I read the article, nodding my head. As an older millennial, I got my very first credit card two years ago at the age of 28.
I used to wear my credit card free status like a badge of honor. I was proud. I didn’t need credit cards. I went 28 years without having one, and I got by just fine. By repaying my student loans on time I was able to build my credit and achieve a score of 720. This, in turn, allowed me to rent my own apartment.
The truth is, I didn’t want a credit card. Although I find myself immersed in student loan debt, I’ve always been conscious of not spending above my means. With my trusty debit card I was able to keep my finances under control.

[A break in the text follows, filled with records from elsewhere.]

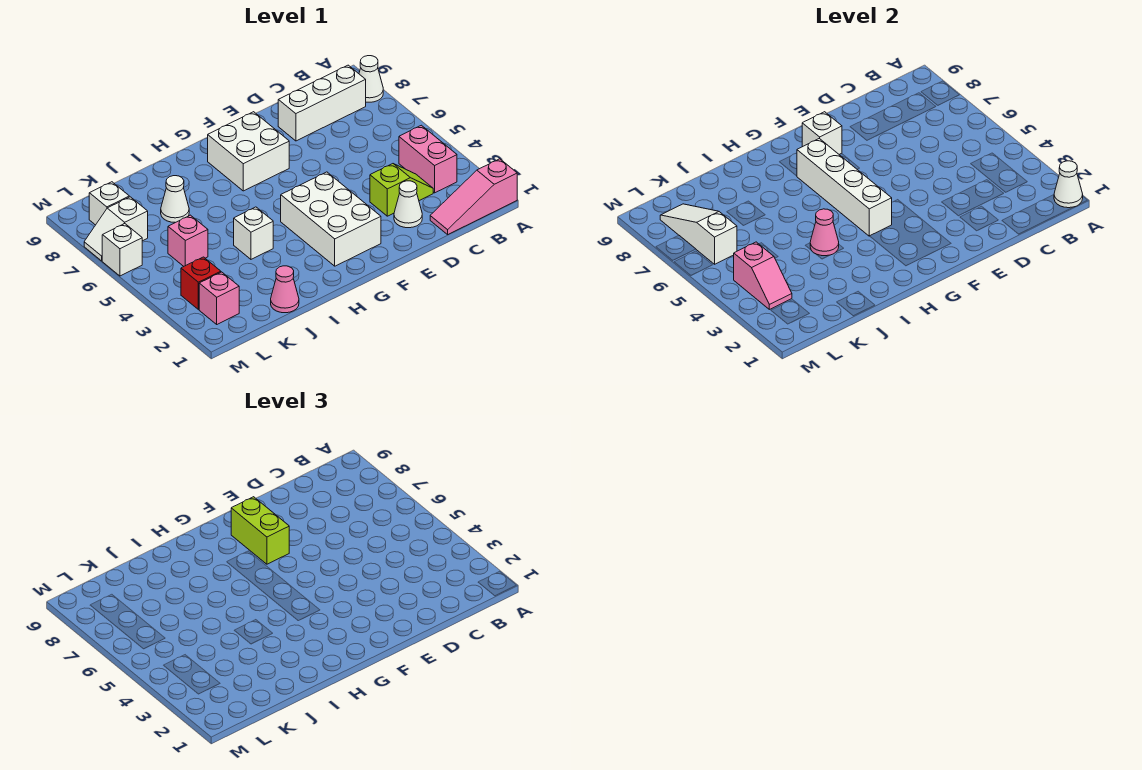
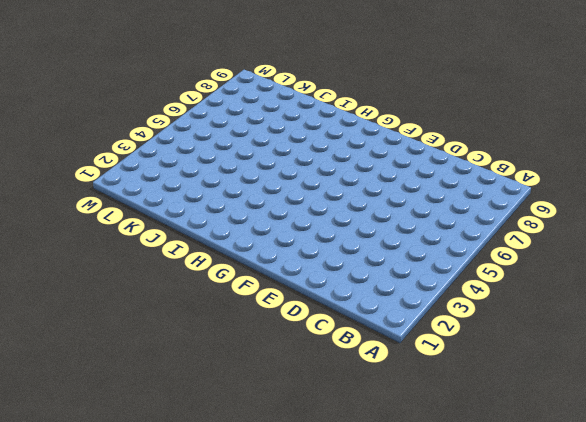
none -> pink slope A1:C1 level 1 top A
none -> white cone A8 level 1
none -> pink brick B3:B4 level 1

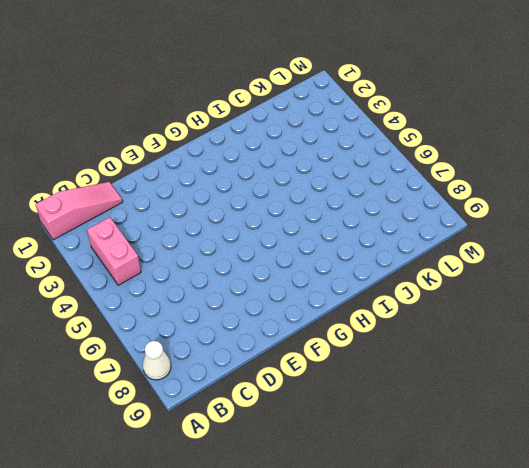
none -> white brick B8:D8 level 1
none -> lime slope C3:D3 level 1 top D
none -> white cone D2 level 1

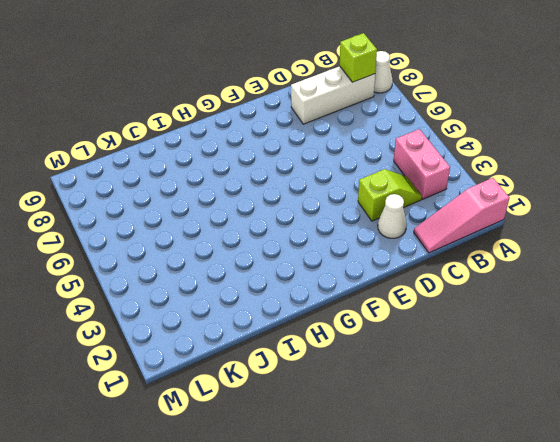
lime brick B8 level 2 -> none
none -> white brick F2:G4 level 1
none -> white brick F7:G8 level 1
none -> white brick I4 level 1

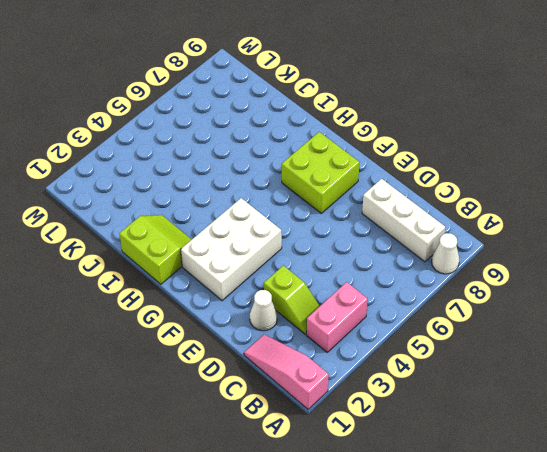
lime brick F7:G8 level 1 -> white brick F7:G8 level 1
lime slope H1:I2 level 1 top 1 -> none
none -> white brick I4 level 1
none -> pink cone J1 level 1
none -> white cone J7 level 1

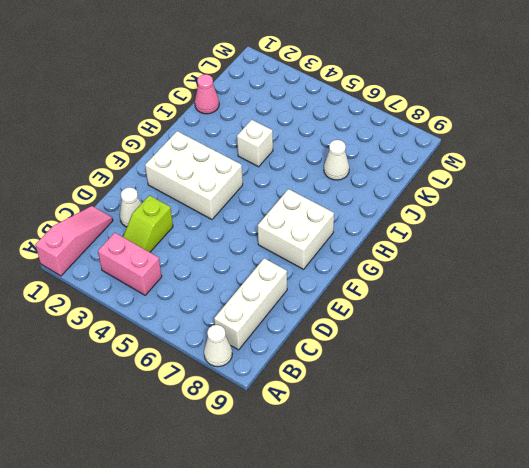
none -> pink brick K5 level 1
none -> pink brick L2 level 1
none -> red brick L3 level 1

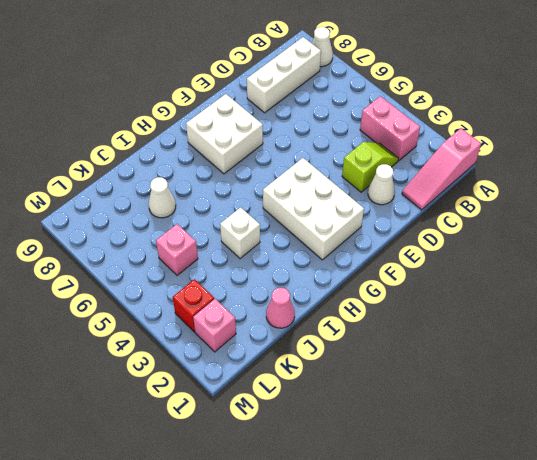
none -> white slope L7:M7 level 1 top L
none -> white brick L8 level 1
none -> white brick M6 level 1

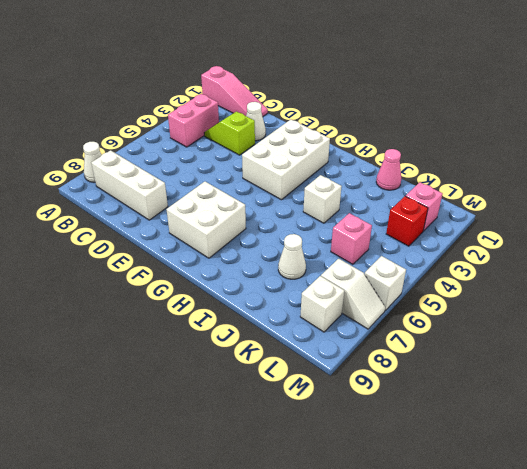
none -> white cone A1 level 2
none -> white brick F8 level 2
none -> white brick G4:G7 level 2

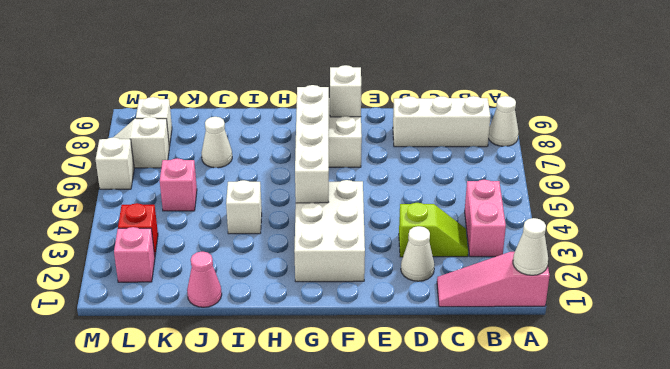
none -> pink cone I4 level 2
none -> pink slope L3:L4 level 2 top 4
none -> white slope L6:L8 level 2 top 6

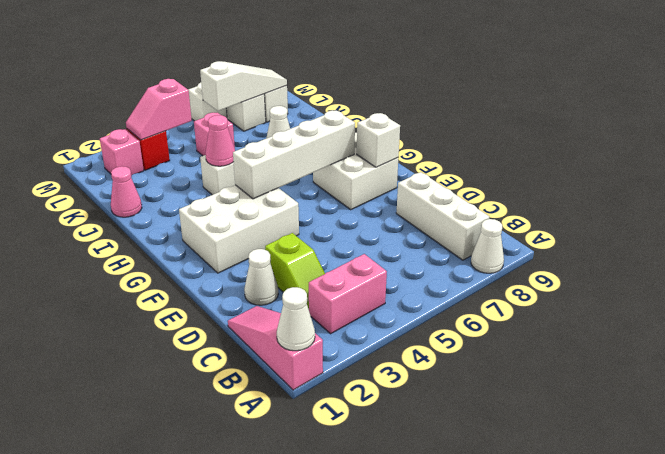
none -> lime brick F7:F8 level 3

I never bought something I couldn’t afford and I always knew exactly what was in my back account.
But after 28 years, I gave in — and not for reasons you might think. I didn’t apply for my first credit card in an attempt to build credit, but for purely selfish reasons — travel hacking. Travel is one of my passions, but being on a budget and paying off debt doesn’t really afford much wiggle room for such a luxury. Claims of free flights, discounted hotels and more lured me, so I set off and applied for my first rewards credit card. It was a certainly a learning experience, but after a few hiccups, I feel as though I’ve gotten a handle on being a responsible credit card user. Here are my best tips.

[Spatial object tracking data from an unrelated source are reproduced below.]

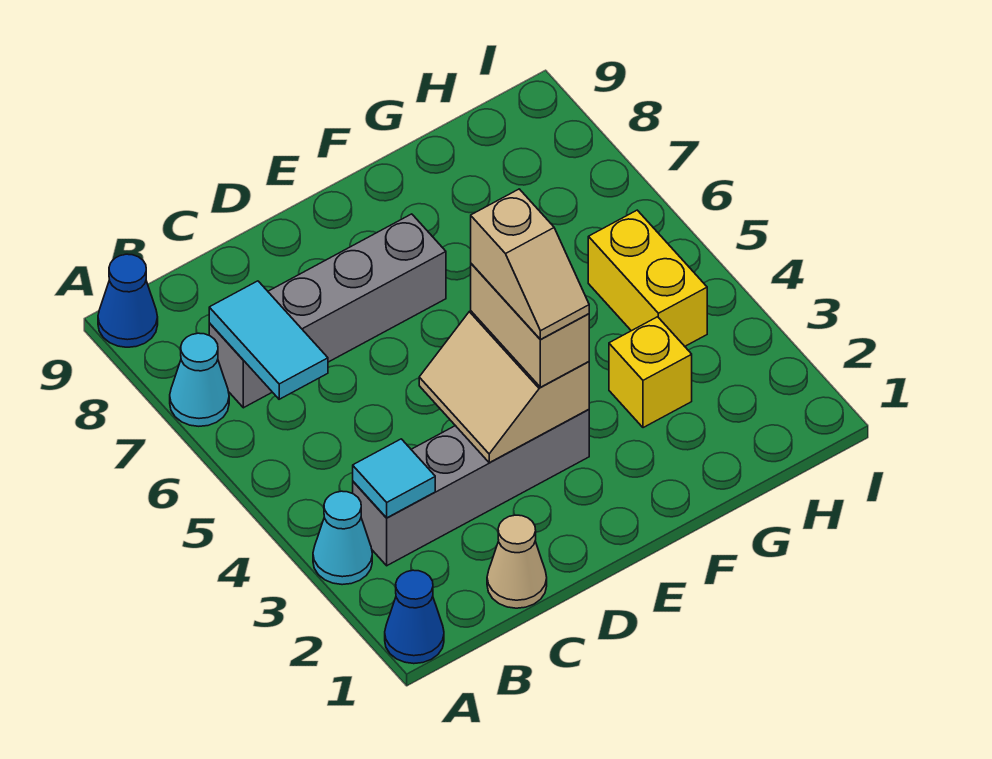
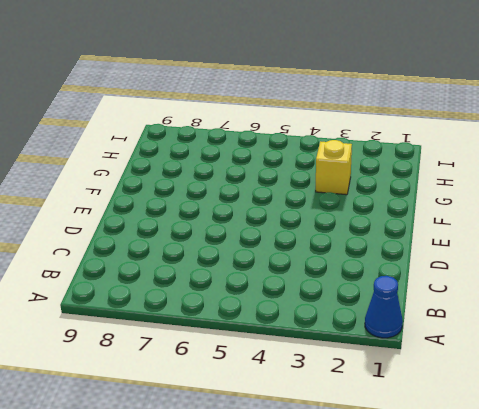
none -> cyan cone A3 level 1
none -> cyan cone A7 level 1
none -> blue cone A9 level 1

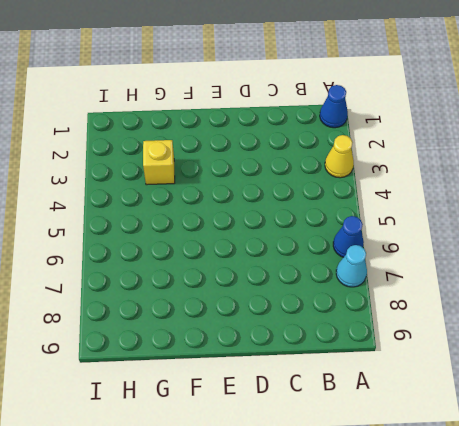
yellow cone A3 level 1 -> cyan cone A3 level 1
blue cone A6 level 1 -> blue cone A9 level 1
none -> grey brick B3:E3 level 1
none -> grey brick B7:E7 level 1
none -> tan cone C1 level 1

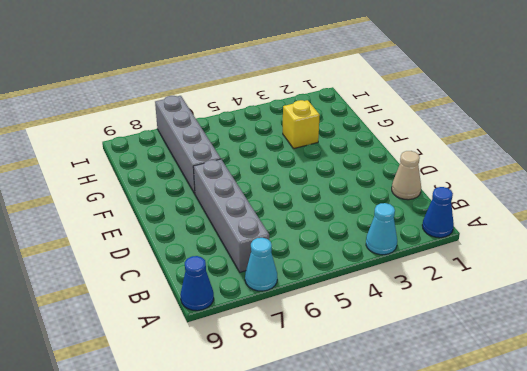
grey brick F7:I7 level 1 -> grey brick B3:E3 level 1
none -> yellow brick H4:H5 level 1
none -> cyan tile B3 level 2
none -> cyan tile B6:B7 level 2

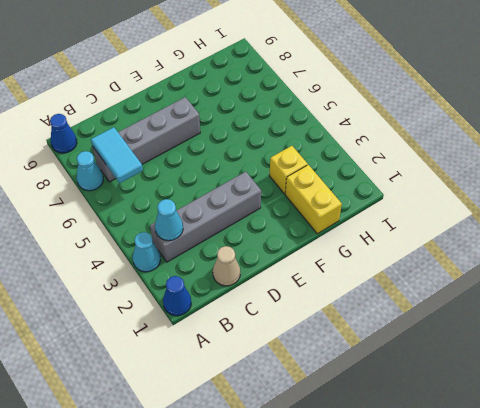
cyan cone B3 level 2 -> cyan tile B3 level 2
yellow brick G1:G2 level 1 -> yellow brick H4:H5 level 1
none -> tan slope D3:E4 level 2 top E
none -> tan brick E3:E4 level 3
none -> tan slope E3:E4 level 4 top 4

Don’t Spend More Just Because You’re Using Credit
I got my credit card and almost immediately I noticed a 20% increase in my spending. It was so insidious; I hardly knew it was happening. After looking over my first few bills, I realized that I was psychologically motivated to get more miles and that in turn motivated my spending. For the first time I was experiencing the slippery slope of credit card debt.

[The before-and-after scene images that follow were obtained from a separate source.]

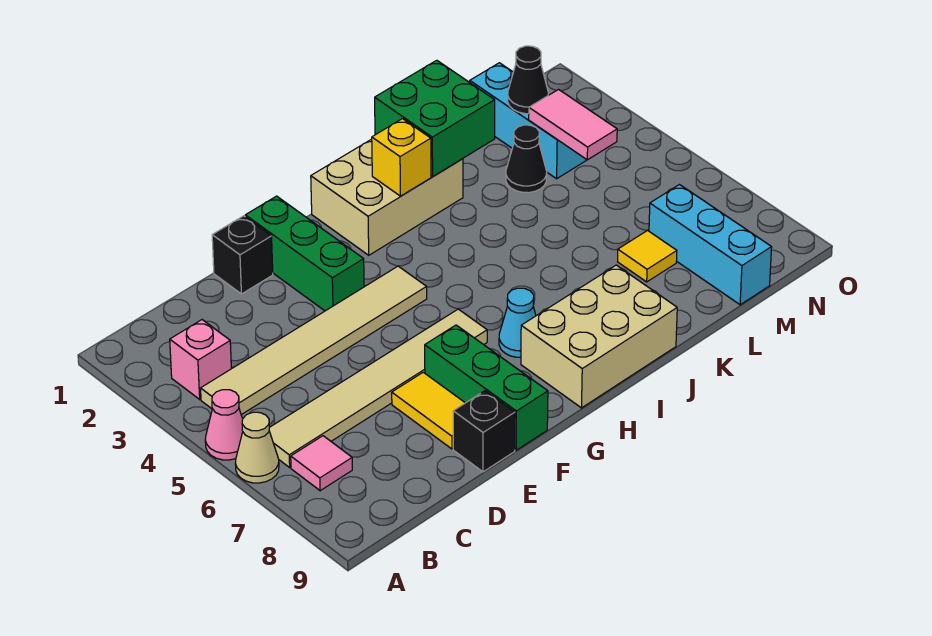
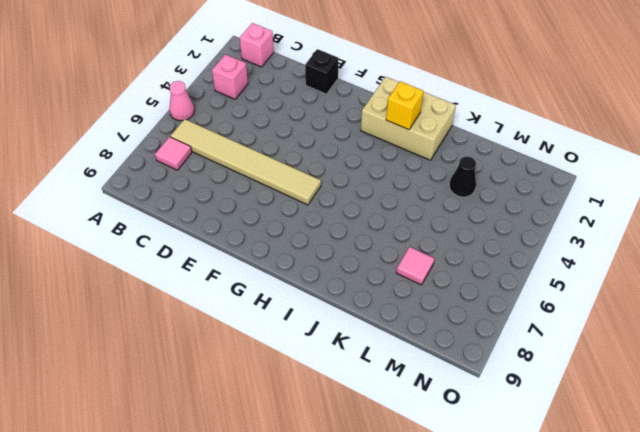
pink brick B1 level 1 -> none
pink tile L7 level 1 -> yellow tile L7 level 1
none -> tan cone A6 level 1
none -> tan tile B4:G4 level 1
none -> yellow tile E7:E8 level 1

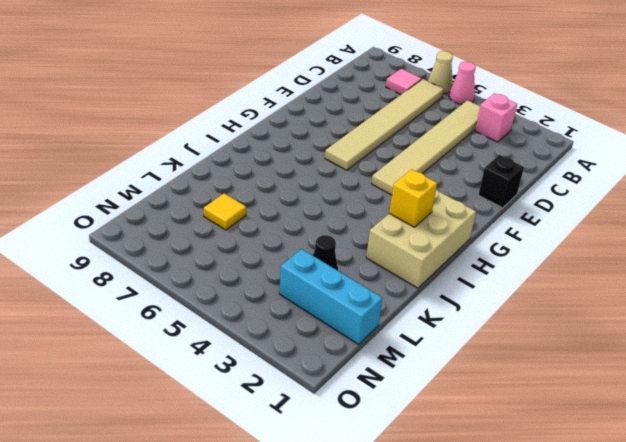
none -> yellow tile E7:E8 level 1
none -> black brick E9 level 1
none -> green brick F1:F3 level 1

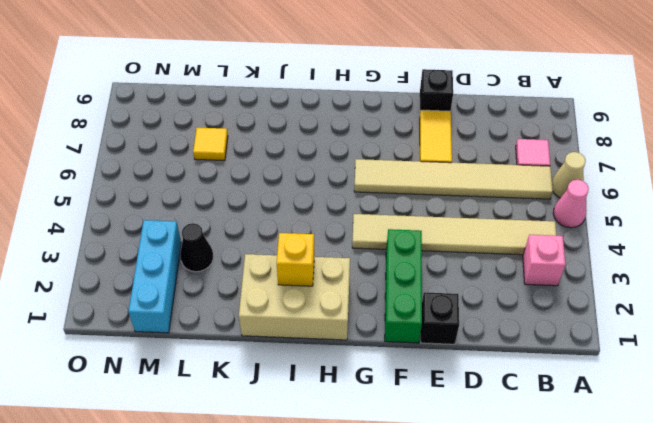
none -> green brick F7:F9 level 1
none -> cyan cone H7 level 1
none -> tan brick H8:J9 level 1

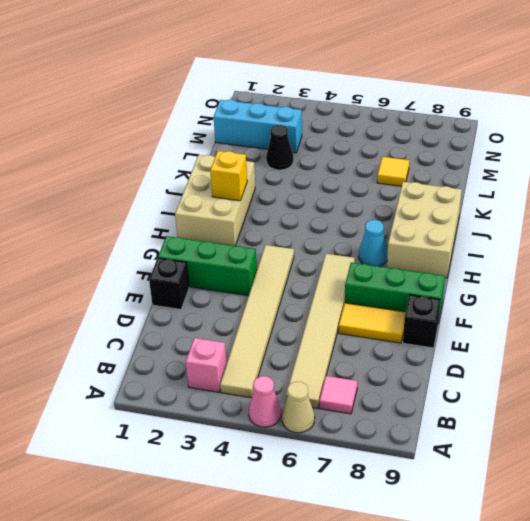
none -> cyan brick M7:M9 level 1
none -> green brick J1:K2 level 2
none -> black cone M2 level 2

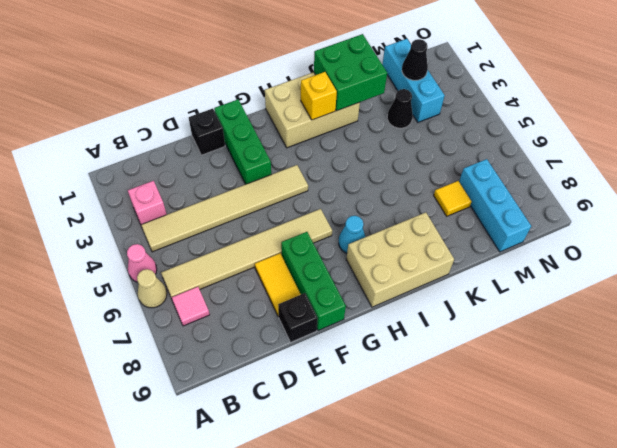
none -> pink tile M3:M4 level 2

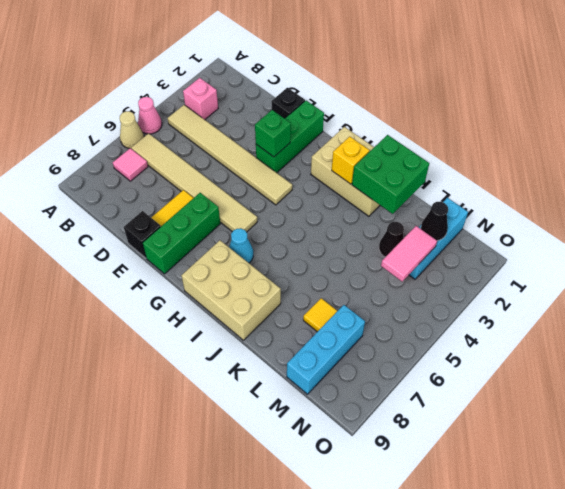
green brick F3 level 2 -> none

After the initial shock, I started cutting back. Currently, I only use my credit card for fixed expenses like bills and utilities. I know exactly how much goes on the card every month, and make sure I have enough to pay it off. My “fun money” is kept entirely in cash. This helps me to keep from swiping whenever I feel the desire to go out.
Pay Your Balance in Full (or as Close to It)
If you’re not able to pay your balance in full every month, it means you’re spending too much on credit. It also means you’re subject to increased fees and interest. By clearing your statement every month you’ll be able to take advantage of the great perks (my credit score has increased from 720 to 766 in one year because of my credit cards), but also keep your spending under control.
Don’t Fall Down the Slippery Slope of Additional Cards
Before I even had a job, I was getting offered credit cards. I felt strong and empowered by saying “no.” Now that I’ve gotten my first credit card, the barrage of offers have continued. Each one claims that I’m pre-approved; selling my on their latest perks. I can see how one credit card often leads to another; it’s a slippery slope. In turn, it can be hard to keep track of balances and payments when you have multiple cards. If you do choose to have more than one card, make sure you can maintain control over those accounts — create a system that works for you, and stay organized.
In the personal finance world, there are many opinions about credit cards. Some people are staunch cash-only folks, while others are travel hacking evangelists who swear by the benefits of credit cards. I find myself somewhere in the middle – I love the fact that I’m accumulating some rewards, but still prefer to rely mainly on cash.
Ultimately, whether you decide to be cash-only, credit-only, or a mix, it’s a personal choice. Just make sure you’re responsible about it.